§ **Task details**: What is needed is an exact copy of the entries below, with the pictures left out.

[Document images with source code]
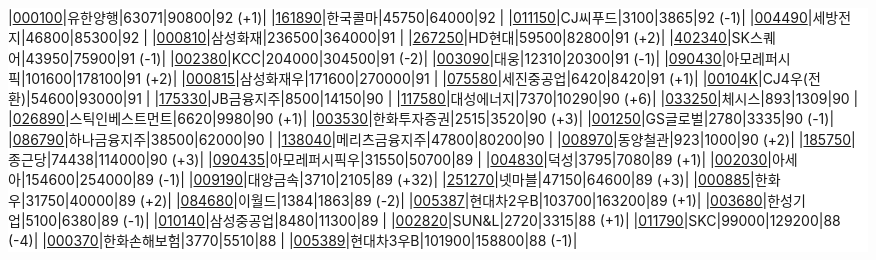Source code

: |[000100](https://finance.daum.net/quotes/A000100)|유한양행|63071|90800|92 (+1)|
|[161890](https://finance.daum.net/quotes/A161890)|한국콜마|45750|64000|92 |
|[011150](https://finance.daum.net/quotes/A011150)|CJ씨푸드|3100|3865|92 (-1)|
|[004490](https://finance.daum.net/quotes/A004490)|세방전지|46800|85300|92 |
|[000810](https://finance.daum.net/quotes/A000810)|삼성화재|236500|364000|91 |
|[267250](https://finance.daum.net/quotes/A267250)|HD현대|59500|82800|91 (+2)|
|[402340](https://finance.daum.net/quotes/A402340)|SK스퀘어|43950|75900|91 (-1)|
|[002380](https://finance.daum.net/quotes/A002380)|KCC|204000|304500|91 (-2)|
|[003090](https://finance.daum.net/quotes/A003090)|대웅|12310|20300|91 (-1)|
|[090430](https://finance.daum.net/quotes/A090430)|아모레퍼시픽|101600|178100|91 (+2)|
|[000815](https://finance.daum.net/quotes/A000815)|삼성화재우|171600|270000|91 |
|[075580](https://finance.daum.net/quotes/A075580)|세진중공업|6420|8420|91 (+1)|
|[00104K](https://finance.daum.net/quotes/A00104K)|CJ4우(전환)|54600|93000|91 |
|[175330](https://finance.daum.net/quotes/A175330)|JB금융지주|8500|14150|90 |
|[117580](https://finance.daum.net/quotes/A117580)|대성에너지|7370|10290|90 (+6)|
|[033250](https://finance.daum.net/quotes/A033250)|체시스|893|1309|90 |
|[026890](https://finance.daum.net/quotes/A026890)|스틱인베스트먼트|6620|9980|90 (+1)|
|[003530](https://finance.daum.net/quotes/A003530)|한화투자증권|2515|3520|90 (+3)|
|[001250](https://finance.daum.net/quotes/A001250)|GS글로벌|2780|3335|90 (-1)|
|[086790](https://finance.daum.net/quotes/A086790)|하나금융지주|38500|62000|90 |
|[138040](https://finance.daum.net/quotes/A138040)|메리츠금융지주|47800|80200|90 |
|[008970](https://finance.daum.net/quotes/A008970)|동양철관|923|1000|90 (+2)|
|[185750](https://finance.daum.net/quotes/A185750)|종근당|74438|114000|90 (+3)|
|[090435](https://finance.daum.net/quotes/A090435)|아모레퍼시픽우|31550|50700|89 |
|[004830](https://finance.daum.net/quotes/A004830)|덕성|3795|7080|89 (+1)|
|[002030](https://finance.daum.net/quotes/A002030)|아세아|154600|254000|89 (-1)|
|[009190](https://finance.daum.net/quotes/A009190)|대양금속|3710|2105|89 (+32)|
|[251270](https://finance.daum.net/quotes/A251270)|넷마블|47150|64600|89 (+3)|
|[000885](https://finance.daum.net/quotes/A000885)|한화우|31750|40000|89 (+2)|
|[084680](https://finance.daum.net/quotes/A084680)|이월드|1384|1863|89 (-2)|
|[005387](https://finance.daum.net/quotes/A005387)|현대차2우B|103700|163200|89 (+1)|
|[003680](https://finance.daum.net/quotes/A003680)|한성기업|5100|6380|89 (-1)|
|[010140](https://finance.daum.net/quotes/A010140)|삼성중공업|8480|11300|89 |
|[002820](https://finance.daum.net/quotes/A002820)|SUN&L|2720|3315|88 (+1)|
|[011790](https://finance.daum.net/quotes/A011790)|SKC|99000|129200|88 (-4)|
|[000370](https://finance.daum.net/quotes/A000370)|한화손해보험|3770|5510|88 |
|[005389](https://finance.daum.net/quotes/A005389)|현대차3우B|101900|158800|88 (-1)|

§ **Response**:
Source code

: |[000100](https://finance.daum.net/quotes/A000100)|유한양행|63071|90800|92 (+1)|
|[161890](https://finance.daum.net/quotes/A161890)|한국콜마|45750|64000|92 |
|[011150](https://finance.daum.net/quotes/A011150)|CJ씨푸드|3100|3865|92 (-1)|
|[004490](https://finance.daum.net/quotes/A004490)|세방전지|46800|85300|92 |
|[000810](https://finance.daum.net/quotes/A000810)|삼성화재|236500|364000|91 |
|[267250](https://finance.daum.net/quotes/A267250)|HD현대|59500|82800|91 (+2)|
|[402340](https://finance.daum.net/quotes/A402340)|SK스퀘어|43950|75900|91 (-1)|
|[002380](https://finance.daum.net/quotes/A002380)|KCC|204000|304500|91 (-2)|
|[003090](https://finance.daum.net/quotes/A003090)|대웅|12310|20300|91 (-1)|
|[090430](https://finance.daum.net/quotes/A090430)|아모레퍼시픽|101600|178100|91 (+2)|
|[000815](https://finance.daum.net/quotes/A000815)|삼성화재우|171600|270000|91 |
|[075580](https://finance.daum.net/quotes/A075580)|세진중공업|6420|8420|91 (+1)|
|[00104K](https://finance.daum.net/quotes/A00104K)|CJ4우(전환)|54600|93000|91 |
|[175330](https://finance.daum.net/quotes/A175330)|JB금융지주|8500|14150|90 |
|[117580](https://finance.daum.net/quotes/A117580)|대성에너지|7370|10290|90 (+6)|
|[033250](https://finance.daum.net/quotes/A033250)|체시스|893|1309|90 |
|[026890](https://finance.daum.net/quotes/A026890)|스틱인베스트먼트|6620|9980|90 (+1)|
|[003530](https://finance.daum.net/quotes/A003530)|한화투자증권|2515|3520|90 (+3)|
|[001250](https://finance.daum.net/quotes/A001250)|GS글로벌|2780|3335|90 (-1)|
|[086790](https://finance.daum.net/quotes/A086790)|하나금융지주|38500|62000|90 |
|[138040](https://finance.daum.net/quotes/A138040)|메리츠금융지주|47800|80200|90 |
|[008970](https://finance.daum.net/quotes/A008970)|동양철관|923|1000|90 (+2)|
|[185750](https://finance.daum.net/quotes/A185750)|종근당|74438|114000|90 (+3)|
|[090435](https://finance.daum.net/quotes/A090435)|아모레퍼시픽우|31550|50700|89 |
|[004830](https://finance.daum.net/quotes/A004830)|덕성|3795|7080|89 (+1)|
|[002030](https://finance.daum.net/quotes/A002030)|아세아|154600|254000|89 (-1)|
|[009190](https://finance.daum.net/quotes/A009190)|대양금속|3710|2105|89 (+32)|
|[251270](https://finance.daum.net/quotes/A251270)|넷마블|47150|64600|89 (+3)|
|[000885](https://finance.daum.net/quotes/A000885)|한화우|31750|40000|89 (+2)|
|[084680](https://finance.daum.net/quotes/A084680)|이월드|1384|1863|89 (-2)|
|[005387](https://finance.daum.net/quotes/A005387)|현대차2우B|103700|163200|89 (+1)|
|[003680](https://finance.daum.net/quotes/A003680)|한성기업|5100|6380|89 (-1)|
|[010140](https://finance.daum.net/quotes/A010140)|삼성중공업|8480|11300|89 |
|[002820](https://finance.daum.net/quotes/A002820)|SUN&L|2720|3315|88 (+1)|
|[011790](https://finance.daum.net/quotes/A011790)|SKC|99000|129200|88 (-4)|
|[000370](https://finance.daum.net/quotes/A000370)|한화손해보험|3770|5510|88 |
|[005389](https://finance.daum.net/quotes/A005389)|현대차3우B|101900|158800|88 (-1)|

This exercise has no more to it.